— Exercise instructions —
Will you write out the data exactly, excluding every picture?

— Data for processing —
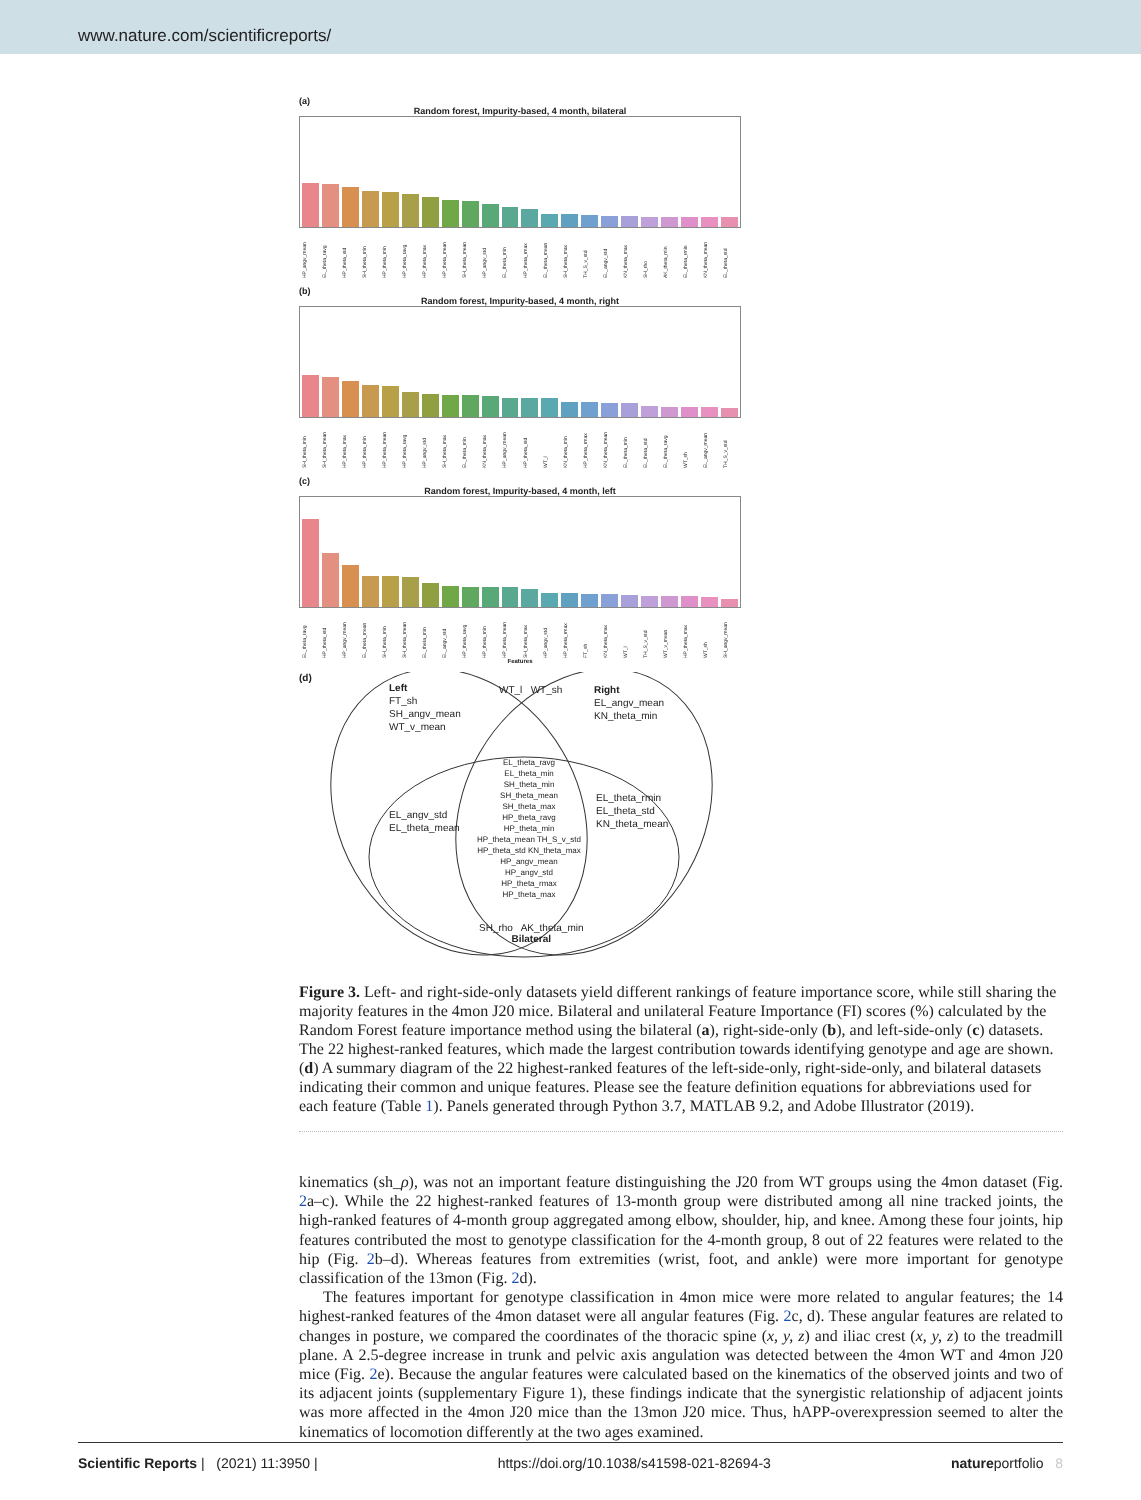www.nature.com/scientificreports/
(a)
Random forest, Impurity-based, 4 month, bilateral
HP_angv_mean EL_theta_ravg HP_theta_std SH_theta_min HP_theta_min HP_theta_ravg HP_theta_max HP_theta_mean SH_theta_mean HP_angv_std EL_theta_min HP_theta_rmax EL_theta_mean SH_theta_max TH_S_v_std EL_angv_std KN_theta_max SH_rho AK_theta_min EL_theta_rmin KN_theta_mean EL_theta_std
(b)
Random forest, Impurity-based, 4 month, right
SH_theta_min SH_theta_mean HP_theta_max HP_theta_min HP_theta_mean HP_theta_ravg HP_angv_std SH_theta_max EL_theta_min KN_theta_max HP_angv_mean HP_theta_std WT_l KN_theta_min HP_theta_rmax KN_theta_mean EL_theta_min EL_theta_std EL_theta_ravg WT_sh EL_angv_mean TH_S_v_std
(c)
Random forest, Impurity-based, 4 month, left
EL_theta_ravg HP_theta_std HP_angv_mean EL_theta_mean SH_theta_min SH_theta_mean EL_theta_min EL_angv_std HP_theta_ravg HP_theta_min HP_theta_mean SH_theta_max HP_angv_std HP_theta_rmax FT_sh KN_theta_max WT_l TH_S_v_std WT_v_mean HP_theta_max WT_sh SH_angv_mean
Features
(d)
Left
FT_sh
SH_angv_mean
WT_v_mean
WT_l WT_sh
Right
EL_angv_mean
KN_theta_min
EL_angv_std
EL_theta_mean
EL_theta_ravg
EL_theta_min
SH_theta_min
SH_theta_mean
SH_theta_max
HP_theta_ravg
HP_theta_min
HP_theta_mean TH_S_v_std
HP_theta_std KN_theta_max
HP_angv_mean
HP_angv_std
HP_theta_rmax
HP_theta_max
EL_theta_rmin
EL_theta_std
KN_theta_mean
SH_rho AK_theta_min
Bilateral
Figure 3. Left- and right-side-only datasets yield different rankings of feature importance score, while still sharing the majority features in the 4mon J20 mice. Bilateral and unilateral Feature Importance (FI) scores (%) calculated by the Random Forest feature importance method using the bilateral (a), right-side-only (b), and left-side-only (c) datasets. The 22 highest-ranked features, which made the largest contribution towards identifying genotype and age are shown. (d) A summary diagram of the 22 highest-ranked features of the left-side-only, right-side-only, and bilateral datasets indicating their common and unique features. Please see the feature definition equations for abbreviations used for each feature (Table 1). Panels generated through Python 3.7, MATLAB 9.2, and Adobe Illustrator (2019).
kinematics (sh_ρ), was not an important feature distinguishing the J20 from WT groups using the 4mon dataset (Fig. 2a–c). While the 22 highest-ranked features of 13-month group were distributed among all nine tracked joints, the high-ranked features of 4-month group aggregated among elbow, shoulder, hip, and knee. Among these four joints, hip features contributed the most to genotype classification for the 4-month group, 8 out of 22 features were related to the hip (Fig. 2b–d). Whereas features from extremities (wrist, foot, and ankle) were more important for genotype classification of the 13mon (Fig. 2d).
The features important for genotype classification in 4mon mice were more related to angular features; the 14 highest-ranked features of the 4mon dataset were all angular features (Fig. 2c, d). These angular features are related to changes in posture, we compared the coordinates of the thoracic spine (x, y, z) and iliac crest (x, y, z) to the treadmill plane. A 2.5-degree increase in trunk and pelvic axis angulation was detected between the 4mon WT and 4mon J20 mice (Fig. 2e). Because the angular features were calculated based on the kinematics of the observed joints and two of its adjacent joints (supplementary Figure 1), these findings indicate that the synergistic relationship of adjacent joints was more affected in the 4mon J20 mice than the 13mon J20 mice. Thus, hAPP-overexpression seemed to alter the kinematics of locomotion differently at the two ages examined.
Scientific Reports | (2021) 11:3950 | https://doi.org/10.1038/s41598-021-82694-3 natureportfolio 8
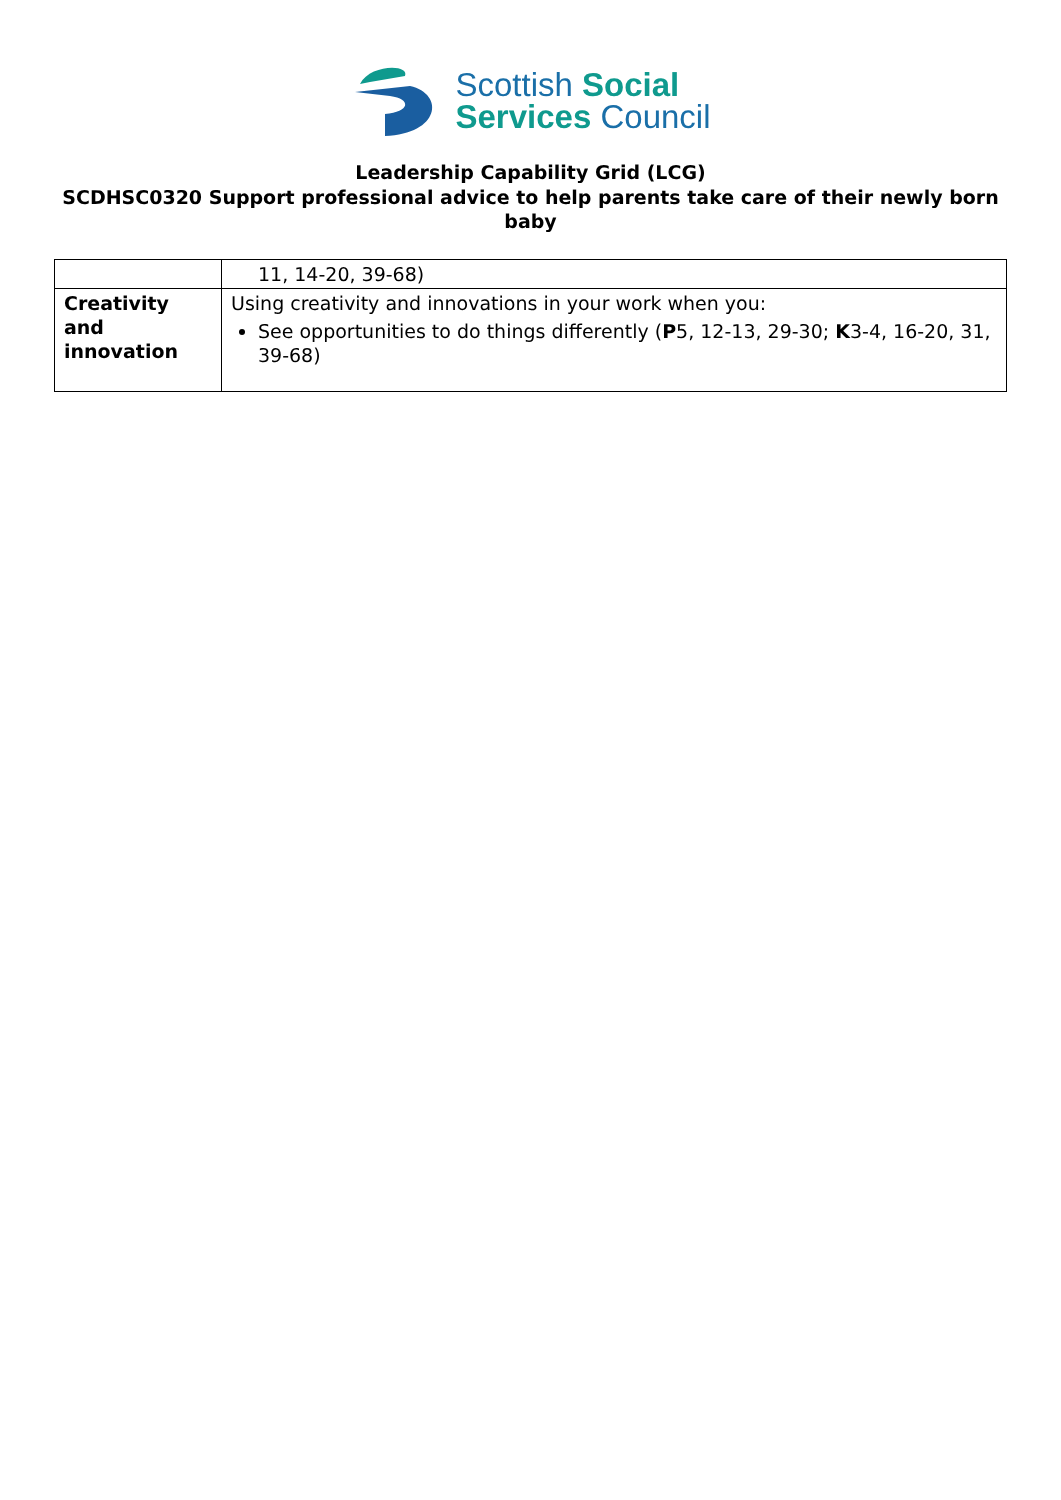Scottish Social
Services Council
Leadership Capability Grid (LCG)
SCDHSC0320 Support professional advice to help parents take care of their newly born baby
| | 11, 14-20, 39-68) |
| Creativity and innovation | Using creativity and innovations in your work when you: See opportunities to do things differently ( P 5, 12-13, 29-30; K 3-4, 16-20, 31, 39-68) |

— Task response —
www.nature.com/scientificreports/
(a)
Random forest, Impurity-based, 4 month, bilateral
HP_angv_mean EL_theta_ravg HP_theta_std SH_theta_min HP_theta_min HP_theta_ravg HP_theta_max HP_theta_mean SH_theta_mean HP_angv_std EL_theta_min HP_theta_rmax EL_theta_mean SH_theta_max TH_S_v_std EL_angv_std KN_theta_max SH_rho AK_theta_min EL_theta_rmin KN_theta_mean EL_theta_std
(b)
Random forest, Impurity-based, 4 month, right
SH_theta_min SH_theta_mean HP_theta_max HP_theta_min HP_theta_mean HP_theta_ravg HP_angv_std SH_theta_max EL_theta_min KN_theta_max HP_angv_mean HP_theta_std WT_l KN_theta_min HP_theta_rmax KN_theta_mean EL_theta_min EL_theta_std EL_theta_ravg WT_sh EL_angv_mean TH_S_v_std
(c)
Random forest, Impurity-based, 4 month, left
EL_theta_ravg HP_theta_std HP_angv_mean EL_theta_mean SH_theta_min SH_theta_mean EL_theta_min EL_angv_std HP_theta_ravg HP_theta_min HP_theta_mean SH_theta_max HP_angv_std HP_theta_rmax FT_sh KN_theta_max WT_l TH_S_v_std WT_v_mean HP_theta_max WT_sh SH_angv_mean
Features
(d)
Left
FT_sh
SH_angv_mean
WT_v_mean
WT_l WT_sh
Right
EL_angv_mean
KN_theta_min
EL_angv_std
EL_theta_mean
EL_theta_ravg
EL_theta_min
SH_theta_min
SH_theta_mean
SH_theta_max
HP_theta_ravg
HP_theta_min
HP_theta_mean TH_S_v_std
HP_theta_std KN_theta_max
HP_angv_mean
HP_angv_std
HP_theta_rmax
HP_theta_max
EL_theta_rmin
EL_theta_std
KN_theta_mean
SH_rho AK_theta_min
Bilateral
Figure 3. Left- and right-side-only datasets yield different rankings of feature importance score, while still sharing the majority features in the 4mon J20 mice. Bilateral and unilateral Feature Importance (FI) scores (%) calculated by the Random Forest feature importance method using the bilateral (a), right-side-only (b), and left-side-only (c) datasets. The 22 highest-ranked features, which made the largest contribution towards identifying genotype and age are shown. (d) A summary diagram of the 22 highest-ranked features of the left-side-only, right-side-only, and bilateral datasets indicating their common and unique features. Please see the feature definition equations for abbreviations used for each feature (Table 1). Panels generated through Python 3.7, MATLAB 9.2, and Adobe Illustrator (2019).
kinematics (sh_ρ), was not an important feature distinguishing the J20 from WT groups using the 4mon dataset (Fig. 2a–c). While the 22 highest-ranked features of 13-month group were distributed among all nine tracked joints, the high-ranked features of 4-month group aggregated among elbow, shoulder, hip, and knee. Among these four joints, hip features contributed the most to genotype classification for the 4-month group, 8 out of 22 features were related to the hip (Fig. 2b–d). Whereas features from extremities (wrist, foot, and ankle) were more important for genotype classification of the 13mon (Fig. 2d).
The features important for genotype classification in 4mon mice were more related to angular features; the 14 highest-ranked features of the 4mon dataset were all angular features (Fig. 2c, d). These angular features are related to changes in posture, we compared the coordinates of the thoracic spine (x, y, z) and iliac crest (x, y, z) to the treadmill plane. A 2.5-degree increase in trunk and pelvic axis angulation was detected between the 4mon WT and 4mon J20 mice (Fig. 2e). Because the angular features were calculated based on the kinematics of the observed joints and two of its adjacent joints (supplementary Figure 1), these findings indicate that the synergistic relationship of adjacent joints was more affected in the 4mon J20 mice than the 13mon J20 mice. Thus, hAPP-overexpression seemed to alter the kinematics of locomotion differently at the two ages examined.
Scientific Reports | (2021) 11:3950 | https://doi.org/10.1038/s41598-021-82694-3 natureportfolio 8
Scottish Social
Services Council
Leadership Capability Grid (LCG)
SCDHSC0320 Support professional advice to help parents take care of their newly born baby
| | 11, 14-20, 39-68) |
| Creativity and innovation | Using creativity and innovations in your work when you: See opportunities to do things differently ( P 5, 12-13, 29-30; K 3-4, 16-20, 31, 39-68) |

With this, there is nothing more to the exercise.